> PROBLEM DESCRIPTION
Could you set down the lines from the first line of the entries below through the line with "to give different", exactly and with no pictures?
--- SUPPLIED ENTRIES Enclosed Below ---
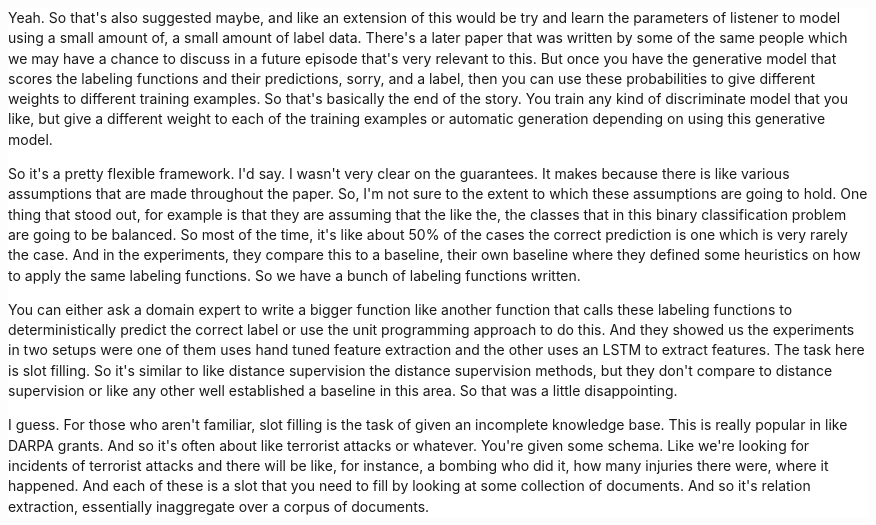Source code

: </turn>


<turn speaker="Waleed Ammar" timestamp="16:15">

Yeah. So that's also suggested maybe, and like an extension of this would be try and learn the
parameters of listener to model using a small amount of, a small amount of label data. There's a
later paper that was written by some of the same people which we may have a chance to discuss in a
future episode that's very relevant to this. But once you have the generative model that scores the
labeling functions and their predictions, sorry, and a label, then you can use these probabilities
to give different weights to different training examples. So that's basically the end of the story.
You train any kind of discriminate model that you like, but give a different weight to each of the
training examples or automatic generation depending on using this generative model.

</turn>


<turn speaker="Waleed Ammar" timestamp="17:16">

So it's a pretty flexible framework. I'd say. I wasn't very clear on the guarantees. It makes
because there is like various assumptions that are made throughout the paper. So, I'm not sure to
the extent to which these assumptions are going to hold. One thing that stood out, for example is
that they are assuming that the like the, the classes that in this binary classification problem are
going to be balanced. So most of the time, it's like about 50% of the cases the correct prediction
is one which is very rarely the case. And in the experiments, they compare this to a baseline, their
own baseline where they defined some heuristics on how to apply the same labeling functions. So we
have a bunch of labeling functions written.

</turn>


<turn speaker="Waleed Ammar" timestamp="18:10">

You can either ask a domain expert to write a bigger function like another function that calls these
labeling functions to deterministically predict the correct label or use the unit programming
approach to do this. And they showed us the experiments in two setups were one of them uses hand
tuned feature extraction and the other uses an LSTM to extract features. The task here is slot
filling. So it's similar to like distance supervision the distance supervision methods, but they
don't compare to distance supervision or like any other well established a baseline in this area. So
that was a little disappointing.

</turn>


<turn speaker="Matt Gardner" timestamp="19:03">

I guess. For those who aren't familiar, slot filling is the task of given an incomplete knowledge
base. This is really popular in like DARPA grants. And so it's often about like terrorist attacks or
whatever. You're given some schema. Like we're looking for incidents of terrorist attacks and there
will be like, for instance, a bombing who did it, how many injuries there were, where it happened.
And each of these is a slot that you need to fill by looking at some collection of documents. And so
it's relation extraction, essentially inaggregate over a corpus of documents.
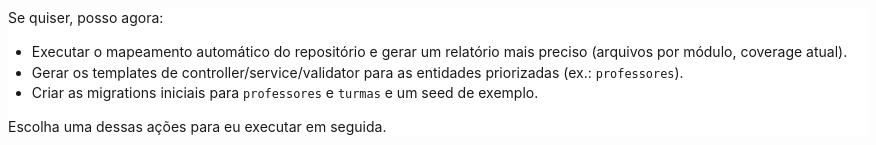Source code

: Se quiser, posso agora:
- Executar o mapeamento automático do repositório e gerar um relatório mais preciso (arquivos por módulo, coverage atual).  
- Gerar os templates de controller/service/validator para as entidades priorizadas (ex.: `professores`).  
- Criar as migrations iniciais para `professores` e `turmas` e um seed de exemplo.

Escolha uma dessas ações para eu executar em seguida.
--- End of Enclosed SUPPLIED ENTRIES ---
> WRITTEN ANSWER
Source code

: </turn>


<turn speaker="Waleed Ammar" timestamp="16:15">

Yeah. So that's also suggested maybe, and like an extension of this would be try and learn the
parameters of listener to model using a small amount of, a small amount of label data. There's a
later paper that was written by some of the same people which we may have a chance to discuss in a
future episode that's very relevant to this. But once you have the generative model that scores the
labeling functions and their predictions, sorry, and a label, then you can use these probabilities
to give different weights to different training examples. So that's basically the end of the story.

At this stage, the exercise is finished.